[EXERCISE DIRECTIONS]:
List every line of text read from the records below as a numbered list, skipping blank lines. Leave the pictures out of the answer.

[DATA SHOWN]:
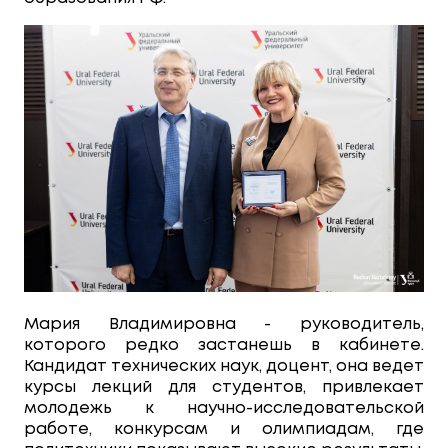
Мария Владимировна - руководитель,
которого редко застанешь в кабинете.
Кандидат технических наук, доцент, она ведет
курсы лекций для студентов, привлекает
молодежь к научно-исследовательской
работе, конкурсам и олимпиадам, где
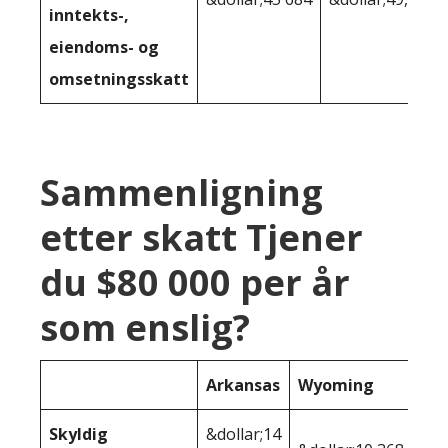
inntekts-,
eiendoms- og
omsetningsskatt
Sammenligning
etter skatt Tjener
du $80 000 per år
som enslig?
Arkansas
Wyoming
Skyldig
&dollar;14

[TASK SOLUTION]:
1. Мария Владимировна - руководитель,
2. которого редко застанешь в кабинете.
3. Кандидат технических наук, доцент, она ведет
4. курсы лекций для студентов, привлекает
5. молодежь к научно-исследовательской
6. работе, конкурсам и олимпиадам, где
7. inntekts-,
8. eiendoms- og
9. omsetningsskatt
10. Sammenligning
11. etter skatt Tjener
12. du $80 000 per år
13. som enslig?
14. Arkansas
15. Wyoming
16. Skyldig
17. &dollar;14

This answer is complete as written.